_TASK PROMPT_:
Please repeat the listing exactly, starting at its first line and stopping after the line that contains "urothelial carcinoma exhibits".

_EXTRACTED MATERIAL_:
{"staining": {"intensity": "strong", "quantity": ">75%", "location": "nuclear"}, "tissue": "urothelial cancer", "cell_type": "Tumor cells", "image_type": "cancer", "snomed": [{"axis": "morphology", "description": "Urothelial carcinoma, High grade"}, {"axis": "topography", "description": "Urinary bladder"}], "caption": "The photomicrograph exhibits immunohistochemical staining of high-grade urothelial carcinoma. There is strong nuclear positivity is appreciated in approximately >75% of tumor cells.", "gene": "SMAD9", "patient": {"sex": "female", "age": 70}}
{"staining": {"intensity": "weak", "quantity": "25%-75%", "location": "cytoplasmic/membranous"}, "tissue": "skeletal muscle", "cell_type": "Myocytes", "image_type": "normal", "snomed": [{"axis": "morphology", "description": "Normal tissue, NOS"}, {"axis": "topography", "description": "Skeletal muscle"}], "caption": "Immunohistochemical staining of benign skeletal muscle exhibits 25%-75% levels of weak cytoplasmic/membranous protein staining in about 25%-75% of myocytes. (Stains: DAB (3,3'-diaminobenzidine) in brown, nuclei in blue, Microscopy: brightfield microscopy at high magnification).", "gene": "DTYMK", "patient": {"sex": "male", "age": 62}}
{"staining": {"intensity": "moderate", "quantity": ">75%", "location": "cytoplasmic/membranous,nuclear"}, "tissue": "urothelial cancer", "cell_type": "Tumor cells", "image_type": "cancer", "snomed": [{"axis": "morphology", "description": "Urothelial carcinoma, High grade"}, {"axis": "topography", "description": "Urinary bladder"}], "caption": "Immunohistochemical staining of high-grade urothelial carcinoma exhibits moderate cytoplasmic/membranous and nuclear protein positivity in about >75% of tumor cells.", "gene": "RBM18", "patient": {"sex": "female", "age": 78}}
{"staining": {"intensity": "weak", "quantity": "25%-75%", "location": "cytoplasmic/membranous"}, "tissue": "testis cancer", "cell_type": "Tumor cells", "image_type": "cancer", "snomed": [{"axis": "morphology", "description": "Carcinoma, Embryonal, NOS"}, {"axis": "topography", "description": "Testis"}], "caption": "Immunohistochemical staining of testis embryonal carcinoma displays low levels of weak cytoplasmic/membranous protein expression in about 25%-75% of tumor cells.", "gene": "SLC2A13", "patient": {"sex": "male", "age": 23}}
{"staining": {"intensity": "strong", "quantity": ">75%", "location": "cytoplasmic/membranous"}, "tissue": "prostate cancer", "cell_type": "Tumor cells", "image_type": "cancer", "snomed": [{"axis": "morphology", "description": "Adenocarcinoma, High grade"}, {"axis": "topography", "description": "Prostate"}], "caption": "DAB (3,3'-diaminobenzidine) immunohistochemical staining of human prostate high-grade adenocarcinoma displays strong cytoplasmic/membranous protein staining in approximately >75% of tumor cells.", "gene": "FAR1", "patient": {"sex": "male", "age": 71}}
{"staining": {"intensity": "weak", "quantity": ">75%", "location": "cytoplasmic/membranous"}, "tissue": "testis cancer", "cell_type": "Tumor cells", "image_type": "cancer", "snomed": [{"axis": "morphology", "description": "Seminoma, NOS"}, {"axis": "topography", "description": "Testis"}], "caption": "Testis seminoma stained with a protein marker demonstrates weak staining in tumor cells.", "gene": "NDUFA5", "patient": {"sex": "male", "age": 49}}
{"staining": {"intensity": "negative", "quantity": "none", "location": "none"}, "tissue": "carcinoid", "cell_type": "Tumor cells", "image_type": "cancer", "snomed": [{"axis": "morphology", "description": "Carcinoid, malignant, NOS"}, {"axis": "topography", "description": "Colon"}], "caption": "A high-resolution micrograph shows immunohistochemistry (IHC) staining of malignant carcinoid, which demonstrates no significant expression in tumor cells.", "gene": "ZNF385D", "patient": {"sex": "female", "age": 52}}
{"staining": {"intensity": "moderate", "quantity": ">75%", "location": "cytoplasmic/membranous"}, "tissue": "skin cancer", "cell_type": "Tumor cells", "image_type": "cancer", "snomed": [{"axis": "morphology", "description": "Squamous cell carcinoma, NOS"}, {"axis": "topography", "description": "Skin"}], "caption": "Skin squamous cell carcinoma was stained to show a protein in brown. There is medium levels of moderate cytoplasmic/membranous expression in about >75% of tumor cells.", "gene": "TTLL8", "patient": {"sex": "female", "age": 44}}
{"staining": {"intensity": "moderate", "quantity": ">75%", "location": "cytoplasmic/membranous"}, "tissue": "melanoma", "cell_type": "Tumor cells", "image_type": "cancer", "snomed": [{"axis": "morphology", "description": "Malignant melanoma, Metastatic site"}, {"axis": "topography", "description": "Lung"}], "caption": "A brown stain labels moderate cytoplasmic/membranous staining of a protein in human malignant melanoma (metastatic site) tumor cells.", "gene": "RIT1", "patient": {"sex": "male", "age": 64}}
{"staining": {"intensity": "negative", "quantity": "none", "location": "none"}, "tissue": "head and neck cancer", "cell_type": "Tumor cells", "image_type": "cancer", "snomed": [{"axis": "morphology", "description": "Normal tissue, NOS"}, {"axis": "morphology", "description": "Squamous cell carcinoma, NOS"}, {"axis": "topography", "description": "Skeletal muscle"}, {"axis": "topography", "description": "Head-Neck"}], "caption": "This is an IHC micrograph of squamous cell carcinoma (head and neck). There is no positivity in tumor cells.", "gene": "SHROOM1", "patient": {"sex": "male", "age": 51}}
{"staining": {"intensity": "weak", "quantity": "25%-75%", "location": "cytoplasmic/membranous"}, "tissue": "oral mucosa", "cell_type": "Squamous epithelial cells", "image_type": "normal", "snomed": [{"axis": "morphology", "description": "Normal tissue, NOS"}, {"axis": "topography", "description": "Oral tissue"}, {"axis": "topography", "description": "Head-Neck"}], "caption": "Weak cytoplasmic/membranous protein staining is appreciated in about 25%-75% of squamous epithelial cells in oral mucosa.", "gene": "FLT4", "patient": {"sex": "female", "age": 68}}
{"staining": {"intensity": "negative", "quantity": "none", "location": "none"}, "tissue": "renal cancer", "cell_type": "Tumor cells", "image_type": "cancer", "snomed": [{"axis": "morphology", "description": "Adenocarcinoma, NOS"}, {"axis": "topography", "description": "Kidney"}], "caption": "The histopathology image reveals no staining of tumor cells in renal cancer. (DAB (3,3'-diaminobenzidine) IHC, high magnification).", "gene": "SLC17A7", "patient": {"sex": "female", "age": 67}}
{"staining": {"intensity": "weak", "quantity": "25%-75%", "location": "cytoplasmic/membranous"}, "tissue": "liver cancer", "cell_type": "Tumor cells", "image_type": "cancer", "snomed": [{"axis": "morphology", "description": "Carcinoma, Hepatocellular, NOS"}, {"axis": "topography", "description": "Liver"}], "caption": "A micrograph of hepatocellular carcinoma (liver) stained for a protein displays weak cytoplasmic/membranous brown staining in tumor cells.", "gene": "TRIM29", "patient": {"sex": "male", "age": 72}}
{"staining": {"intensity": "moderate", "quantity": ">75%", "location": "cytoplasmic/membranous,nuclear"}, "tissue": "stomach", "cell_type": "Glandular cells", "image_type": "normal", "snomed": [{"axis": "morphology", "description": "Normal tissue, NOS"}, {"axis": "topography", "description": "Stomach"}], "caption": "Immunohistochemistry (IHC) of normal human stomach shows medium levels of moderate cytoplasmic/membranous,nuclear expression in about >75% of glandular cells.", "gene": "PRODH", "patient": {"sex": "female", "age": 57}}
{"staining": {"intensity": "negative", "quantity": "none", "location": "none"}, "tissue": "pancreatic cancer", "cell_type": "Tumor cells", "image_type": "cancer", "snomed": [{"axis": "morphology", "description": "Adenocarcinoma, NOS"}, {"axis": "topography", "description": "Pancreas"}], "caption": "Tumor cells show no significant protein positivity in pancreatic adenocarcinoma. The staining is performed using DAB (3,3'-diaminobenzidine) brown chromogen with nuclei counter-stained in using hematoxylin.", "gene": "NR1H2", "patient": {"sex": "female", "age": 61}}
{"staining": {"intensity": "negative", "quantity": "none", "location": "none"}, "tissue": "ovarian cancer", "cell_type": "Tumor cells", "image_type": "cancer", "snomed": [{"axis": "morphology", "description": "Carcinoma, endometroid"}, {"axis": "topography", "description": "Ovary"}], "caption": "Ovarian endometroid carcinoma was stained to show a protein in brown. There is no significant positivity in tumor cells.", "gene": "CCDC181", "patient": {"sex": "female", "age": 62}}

_EXPECTED ANSWER_:
{"staining": {"intensity": "strong", "quantity": ">75%", "location": "nuclear"}, "tissue": "urothelial cancer", "cell_type": "Tumor cells", "image_type": "cancer", "snomed": [{"axis": "morphology", "description": "Urothelial carcinoma, High grade"}, {"axis": "topography", "description": "Urinary bladder"}], "caption": "The photomicrograph exhibits immunohistochemical staining of high-grade urothelial carcinoma. There is strong nuclear positivity is appreciated in approximately >75% of tumor cells.", "gene": "SMAD9", "patient": {"sex": "female", "age": 70}}
{"staining": {"intensity": "weak", "quantity": "25%-75%", "location": "cytoplasmic/membranous"}, "tissue": "skeletal muscle", "cell_type": "Myocytes", "image_type": "normal", "snomed": [{"axis": "morphology", "description": "Normal tissue, NOS"}, {"axis": "topography", "description": "Skeletal muscle"}], "caption": "Immunohistochemical staining of benign skeletal muscle exhibits 25%-75% levels of weak cytoplasmic/membranous protein staining in about 25%-75% of myocytes. (Stains: DAB (3,3'-diaminobenzidine) in brown, nuclei in blue, Microscopy: brightfield microscopy at high magnification).", "gene": "DTYMK", "patient": {"sex": "male", "age": 62}}
{"staining": {"intensity": "moderate", "quantity": ">75%", "location": "cytoplasmic/membranous,nuclear"}, "tissue": "urothelial cancer", "cell_type": "Tumor cells", "image_type": "cancer", "snomed": [{"axis": "morphology", "description": "Urothelial carcinoma, High grade"}, {"axis": "topography", "description": "Urinary bladder"}], "caption": "Immunohistochemical staining of high-grade urothelial carcinoma exhibits moderate cytoplasmic/membranous and nuclear protein positivity in about >75% of tumor cells.", "gene": "RBM18", "patient": {"sex": "female", "age": 78}}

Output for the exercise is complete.